======== Fragmento ========

ASDRÚBAL AGUIAR,
Los miembros del Consejo Superior de la Democracia Cristiana para Venezuela han tenido el coraje de incorporar en su agenda el debate sobre la significación del Humanismo Cristiano para América Latina.
En el panel que integré junto a los expresidentes Andrés Pastrana y Miguel Ángel Rodríguez, de Colombia y de Costa Rica, la diputada mexicana Mariana Gómez del Campo, presidenta de la ODCA, y Henrique Salas Römer, presentamos una óptica intelectual desafiante en la hora, pues avanza a contracorriente del movimiento globalista imperante e intolerante del relativismo progresista. Este sigue promoviendo la deconstrucción de nuestros sólidos culturales y políticos, que se entrecruzan con las raíces judeocristianas que nos definen dentro de la civilización que nos amalgama, le sirve de contexto y se empeña en declinar.

======== Material de consulta ========

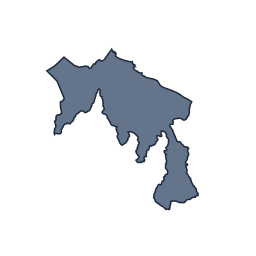 outline of Barranca, Lima, Peru, rotated 154°
{"feature_id": "86281439B29685222960103", "entity_name": "Barranca", "entity_type": "district", "adm_level": 2, "iso_a3": "PER", "parent_name": "Peru", "parent_adm1": "Lima", "projection": "robinson", "projection_center": [-77.671, -10.626], "detail": "fine", "context": "isolated", "style": "filled", "palette": "slate", "viewbox_px": 256, "rotation_deg": 154, "n_neighbors": 0, "source": "geoboundaries", "source_scale": "gbopen_adm2", "svg_char_len": 5834}
<svg xmlns="http://www.w3.org/2000/svg" viewBox="0 0 256 256"><g transform="rotate(154 128 128)"><path d="M108.8,36.6L107.3,37.6L106.9,37.6L105.2,37.4L103.9,36.7L103.1,36.7L101.5,37.2L100.3,37.0L99.5,37.1L97.8,36.2L97.1,37.1L96.3,37.3L95.4,36.7L94.7,36.5L94.2,37.6L93.6,38.4L94.2,39.3L94.2,40.0L93.9,42.3L93.4,43.6L94.0,45.3L93.9,46.7L94.8,48.4L94.4,49.7L94.8,51.2L94.7,51.9L94.5,52.1L94.2,52.8L94.5,53.9L93.8,55.2L94.5,56.6L94.4,57.6L94.8,58.5L94.7,60.9L95.3,62.1L94.0,63.1L93.3,64.4L92.6,69.1L91.3,68.5L90.6,68.7L90.5,69.5L91.5,70.8L91.6,71.3L91.4,71.9L90.8,72.5L88.8,73.5L87.7,75.0L87.1,76.3L86.1,76.5L85.4,77.2L84.6,78.6L84.7,80.3L84.3,81.7L83.6,82.6L82.5,82.9L82.4,83.2L82.8,83.7L83.1,85.0L84.3,85.6L85.7,86.7L85.9,88.2L86.7,89.8L87.1,92.2L87.6,93.1L89.4,93.8L89.8,94.8L89.5,95.8L89.6,98.5L89.1,99.8L89.6,101.4L89.2,102.7L89.4,103.9L89.0,104.5L89.2,105.5L88.9,105.9L88.9,106.3L89.2,110.1L89.8,110.8L89.7,111.6L88.5,112.7L87.4,112.4L86.1,111.7L84.7,113.3L85.1,114.3L84.4,115.2L82.2,115.7L79.9,115.2L79.6,114.8L78.6,114.8L77.3,114.2L75.8,113.0L75.3,111.6L74.5,110.7L73.6,110.3L71.6,110.5L70.4,111.3L69.7,112.4L68.7,112.3L67.8,112.9L66.3,114.8L64.0,119.0L60.9,122.5L60.3,122.7L59.2,123.7L60.4,125.4L60.7,126.3L65.1,132.2L66.2,134.3L66.1,134.7L69.1,138.9L72.1,142.4L78.3,148.9L79.8,150.9L80.4,152.5L80.9,157.5L81.0,157.9L81.8,158.5L82.4,159.5L84.0,161.1L87.0,163.4L89.5,165.5L90.3,166.7L90.6,167.6L92.0,169.0L92.3,170.0L92.1,170.3L91.6,170.7L91.5,171.0L91.3,171.2L91.4,171.7L92.1,171.6L92.7,171.9L94.2,173.3L94.6,173.9L94.5,174.6L95.0,174.8L95.0,175.3L95.5,175.6L96.4,177.2L96.9,178.5L96.9,179.3L96.5,180.2L96.0,180.5L95.1,180.0L95.3,180.5L94.1,181.3L94.3,181.9L95.0,181.9L95.3,183.3L95.7,183.8L95.3,184.4L95.2,185.5L95.1,185.8L95.6,185.8L96.3,186.4L96.6,186.4L97.2,186.7L102.5,191.2L105.3,194.2L106.9,196.2L107.4,197.1L107.6,198.4L107.3,198.9L106.4,199.5L106.3,200.5L106.8,200.5L106.9,201.1L106.2,201.3L106.6,202.2L107.1,202.4L107.2,202.7L107.4,202.6L107.7,203.0L108.0,202.8L108.3,203.3L107.9,204.1L108.2,204.3L108.3,204.8L108.1,206.0L119.7,199.7L122.3,199.6L123.8,201.9L124.7,202.0L127.4,201.4L128.6,200.7L128.8,200.1L129.3,199.7L130.5,200.6L131.0,200.6L135.0,198.2L136.0,198.2L136.5,198.4L136.7,198.7L136.6,199.6L137.0,200.7L138.6,202.1L140.2,202.7L142.7,203.0L143.6,203.7L145.1,203.7L146.5,205.5L148.4,207.3L148.9,208.0L154.5,219.8L167.0,215.8L175.9,215.0L171.2,201.2L172.3,183.1L172.8,182.0L173.5,181.6L174.4,181.5L175.3,180.7L175.9,180.7L176.5,181.2L177.4,181.0L177.9,180.1L178.3,178.7L179.3,177.1L181.0,170.5L181.4,170.3L182.4,170.3L183.3,169.7L185.0,170.6L186.1,170.3L186.5,170.6L187.0,170.5L188.1,169.1L189.1,166.9L190.5,166.5L191.1,166.0L191.3,165.5L191.2,164.3L192.0,161.3L192.5,160.5L194.6,159.2L195.4,157.3L196.5,156.4L196.8,154.4L196.1,154.9L194.7,154.7L194.1,153.8L191.4,152.5L189.9,153.2L189.6,153.6L188.9,155.5L186.2,157.2L185.4,158.1L183.6,159.1L182.9,159.2L181.7,158.7L181.0,159.0L180.4,159.0L180.0,158.7L179.8,158.2L178.1,157.2L177.4,157.5L176.7,158.0L174.9,158.3L173.8,158.8L172.4,160.2L171.8,161.3L170.3,161.1L169.4,162.4L168.9,162.7L166.5,163.1L163.5,163.9L162.6,164.0L161.8,163.5L160.8,162.4L160.1,160.9L159.5,160.5L158.0,160.3L156.9,160.8L155.5,160.5L154.9,160.6L150.7,163.9L150.6,164.6L149.9,165.4L148.4,165.6L147.3,166.2L144.4,169.5L142.7,171.2L141.8,172.6L141.1,172.8L137.2,176.1L136.9,175.8L136.9,175.1L136.6,174.4L136.7,173.4L137.0,172.7L138.1,172.1L137.9,171.5L138.8,169.4L138.7,168.5L138.2,168.2L137.8,167.4L138.4,166.1L138.2,165.1L139.3,161.6L139.9,161.0L140.3,159.3L140.9,158.7L140.6,156.9L141.3,155.2L144.3,153.7L144.6,153.0L143.7,151.3L142.6,150.4L142.0,149.5L141.6,148.4L142.1,146.0L141.7,142.9L141.7,138.9L141.4,137.8L140.8,137.0L139.4,136.0L138.3,134.1L137.4,133.8L138.9,132.6L139.4,131.8L139.1,130.5L139.6,129.4L139.5,126.7L140.8,126.0L141.7,124.5L141.7,119.7L141.9,118.0L141.7,116.6L141.0,115.2L138.9,115.2L138.3,115.5L135.9,115.7L135.3,116.4L133.6,117.1L132.8,118.7L132.2,118.8L130.1,120.1L129.8,120.8L129.9,121.5L129.7,122.8L129.7,124.4L128.7,124.2L127.4,123.5L124.8,121.0L123.7,118.4L123.7,117.6L123.1,116.5L122.9,114.9L124.5,113.4L124.7,112.5L124.6,109.6L124.8,109.0L125.5,108.8L126.6,108.1L126.7,107.1L128.2,106.5L129.3,104.5L131.0,104.0L131.1,102.8L131.4,102.4L131.5,101.5L131.0,99.8L131.1,99.0L130.6,97.5L131.6,96.4L133.9,95.6L134.6,95.7L135.0,95.3L134.5,92.9L133.2,92.1L132.0,92.1L131.5,91.3L131.1,91.0L129.5,91.8L129.0,91.4L128.7,90.8L128.4,90.7L126.9,92.1L127.0,93.7L126.1,94.8L125.6,94.9L124.0,94.2L123.6,95.6L123.0,96.6L122.3,97.3L121.3,99.1L120.8,99.3L119.4,99.3L118.5,99.8L116.6,102.2L116.4,102.4L115.6,102.2L114.9,101.4L113.1,101.7L111.7,101.3L110.1,101.9L108.9,103.3L108.1,103.4L106.3,104.3L106.1,104.8L106.3,105.8L105.8,108.1L104.3,108.0L103.6,107.4L103.0,106.4L101.9,105.9L101.2,105.9L100.9,106.7L101.1,107.4L100.6,109.0L100.1,109.9L99.1,110.6L98.7,110.6L98.6,110.0L97.7,109.4L96.7,108.3L96.4,107.6L96.2,105.5L97.1,103.9L97.1,102.8L96.6,100.2L97.1,98.8L98.5,96.3L100.9,94.2L102.1,94.0L102.7,93.6L102.8,91.9L103.0,91.0L104.2,91.0L105.3,91.6L105.7,91.2L106.0,90.2L105.6,88.1L105.2,87.5L106.0,87.3L106.5,86.8L106.3,85.5L107.3,83.9L107.5,82.5L108.1,80.7L109.0,80.0L109.1,79.3L110.2,79.0L110.9,77.1L111.6,76.2L111.8,75.6L111.7,74.7L111.3,73.4L111.3,72.3L112.0,70.2L112.7,69.4L114.6,69.6L115.5,69.2L115.8,68.6L116.3,68.3L117.3,68.3L117.5,68.2L118.2,65.5L119.7,65.0L120.4,65.2L120.9,64.9L122.9,62.6L123.5,62.6L124.1,63.4L125.3,63.8L125.8,63.7L126.8,62.6L128.8,61.7L130.8,59.8L131.2,58.9L133.5,57.2L134.0,56.7L134.3,55.5L135.0,55.0L135.5,54.1L135.2,52.4L135.5,49.9L135.2,49.0L131.9,43.0L130.7,41.5L129.8,38.3L129.5,38.1L127.4,37.7L127.1,36.8L126.5,36.7L125.3,37.8L125.0,38.7L124.5,39.1L124.3,39.9L122.5,41.6L121.9,43.0L121.4,43.4L120.5,42.8L119.3,42.6L118.4,41.9L117.2,41.6L114.2,38.2L112.7,37.7L110.5,36.3L108.8,36.6Z" fill="#64748b" stroke="#1e293b" stroke-width="1.5"/></g></svg>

========

> **Problema por resolver**: Imprima sin ningún cambio la parte del fragmento sobre el humanismo cristiano que empieza con "En el panel" y continúa hasta "empeña en declinar.". Trabaje únicamente con el fragmento y deje de lado las líneas.

> **Resultado del ejercicio**:
En el panel que integré junto a los expresidentes Andrés Pastrana y Miguel Ángel Rodríguez, de Colombia y de Costa Rica, la diputada mexicana Mariana Gómez del Campo, presidenta de la ODCA, y Henrique Salas Römer, presentamos una óptica intelectual desafiante en la hora, pues avanza a contracorriente del movimiento globalista imperante e intolerante del relativismo progresista. Este sigue promoviendo la deconstrucción de nuestros sólidos culturales y políticos, que se entrecruzan con las raíces judeocristianas que nos definen dentro de la civilización que nos amalgama, le sirve de contexto y se empeña en declinar.